The US Dollar extends its recent sell-off and drops to a fresh seven-month low amid speculations that the Fed may be nearing the end of its rate-hike cycle. This, in turn, is seen as a key factor exerting downward pressure on the USD/CAD pair. Investors now seem convinced that the US central bank will soften its hawkish stance and have started pricing in a smaller rate hike going forward. The bets were lifted by last week's US consumer inflation figures, which showed that the headline CPI fell for the first time in more than 2-1/2 years in December.
Adding to this, several Fed officials backed the case for a 25 bps lift-off in February. This, along with a generally positive tone around the equity markets, continues to weigh on the safe-haven buck. That said, growing worries about a deeper global economic downturn should keep a lid on the optimism and lend some support to the greenback.
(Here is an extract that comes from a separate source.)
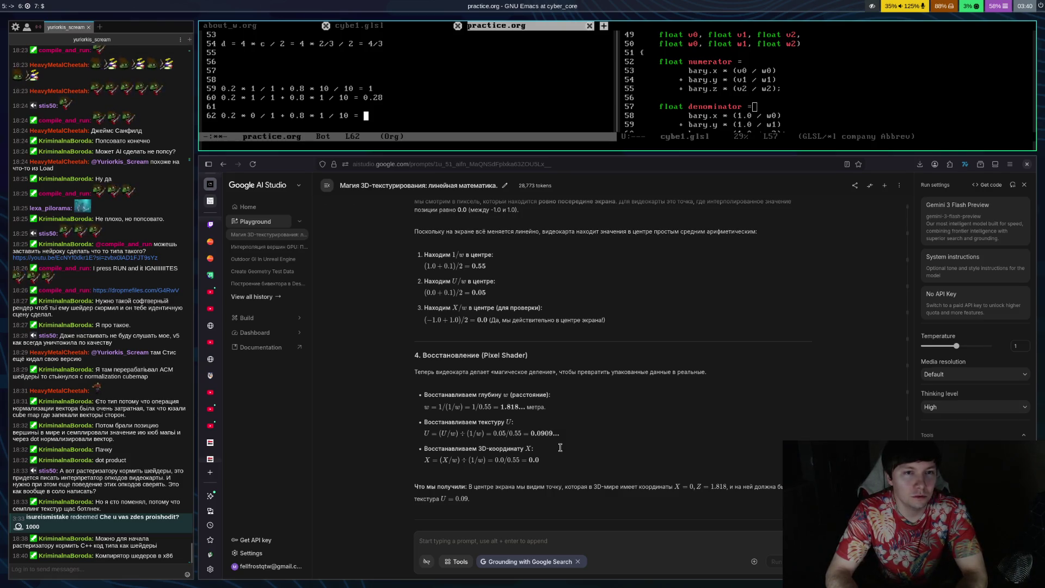
{"action": "type", "text": "0.08"}
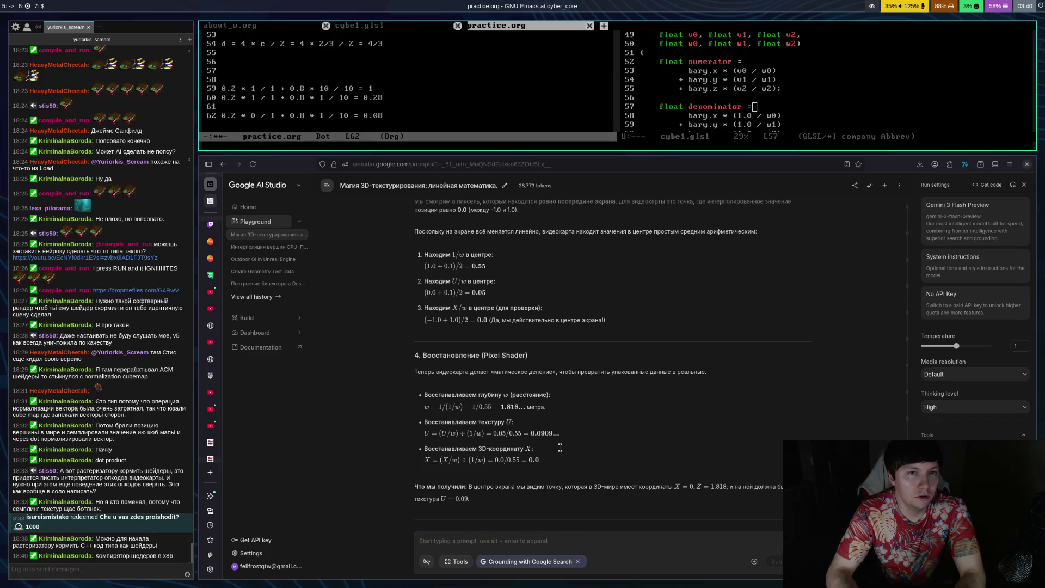
Step: Save practice.org and start a new line 63
{"action": "key", "text": "ctrl+x"}
{"action": "key", "text": "ctrl+s"}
Apart from this, a modest pullback in crude oil prices could undermine the commodity-linked Loonie and further contribute to limiting the downside for the USD/CAD pair, at least for the time being. The mixed fundamental backdrop warrants caution for aggressive bearish traders and positioning for any further losses.
The US markets will remain closed on Monday in observance of Martin Luther King Jr. Day. Moreover, there isn't any major market-moving economic data due for release from Canada. Hence, traders will look to the Bank of Canada's Business Outlook Survey report for some impetus around the USD/CAD pair. Apart from this, oil price dynamics should influence the Canadian Dollar and allow traders to grab short-term opportunities around the major.